Navigating Market Volatility: Strategies for Investors
We know that the crypto marketplace is incredibly volatile. To protect their investments, investors need to embrace smart risk management practices. BlockchainShock recommends the following approaches:
- Risk Assessment: Conduct a thorough risk assessment to identify potential risks and their impact on the investment portfolio.
- Diversification: Diversify the portfolio by investing in different asset classes, sectors, and geographic regions to minimize exposure to any one particular market or sector.
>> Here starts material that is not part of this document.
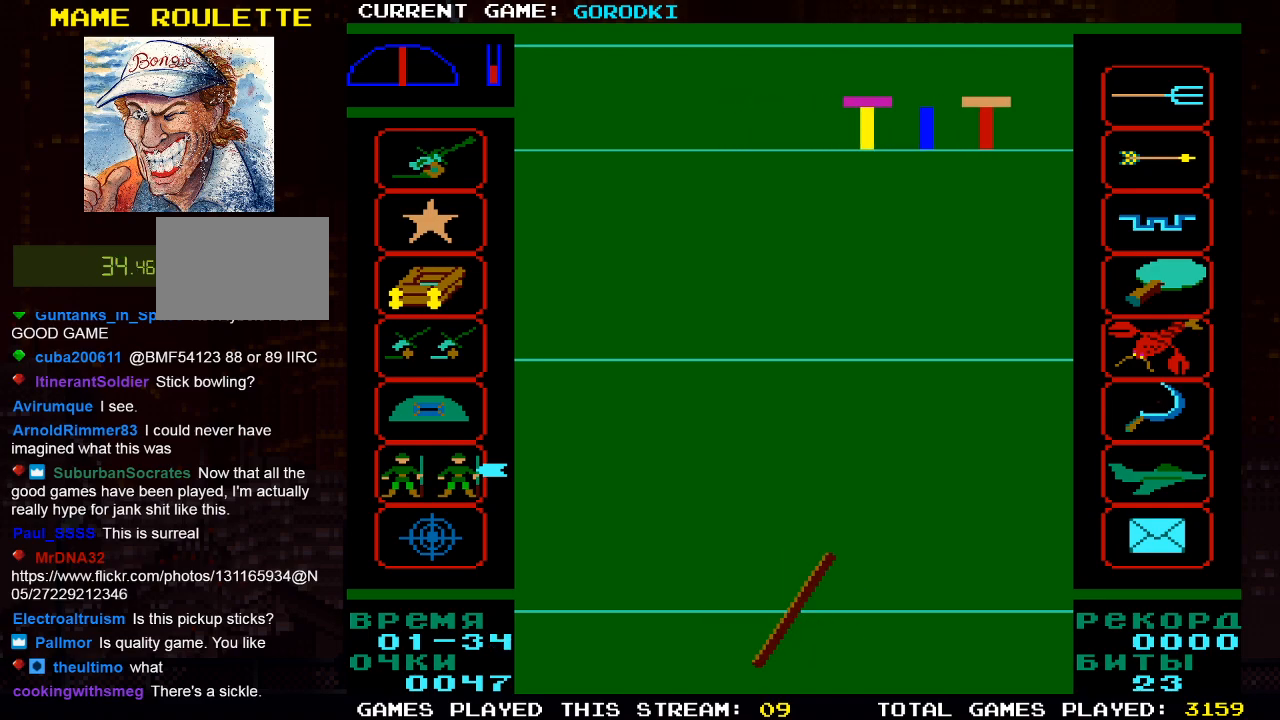
{"buttons": [], "left_stick": "center", "right_stick": "center", "events": []}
- Risk Mitigation: Implement risk mitigation strategies such as stop-loss orders, limit positions, and hedging to reduce potential losses.
- Regular Portfolio Rebalancing: Regularly review and rebalance the portfolio to ensure that it remains aligned with the investor's risk tolerance and investment objectives.
- Asset Allocation: Allocate assets according to the investor's risk tolerance and investment horizon to minimize exposure to market volatility.
Knowing when and why market liquidations happen puts the power back in investors’ hands. With proper risk management measures in place, they’ll have a smoother path to enter the exciting and unpredictable crypto world.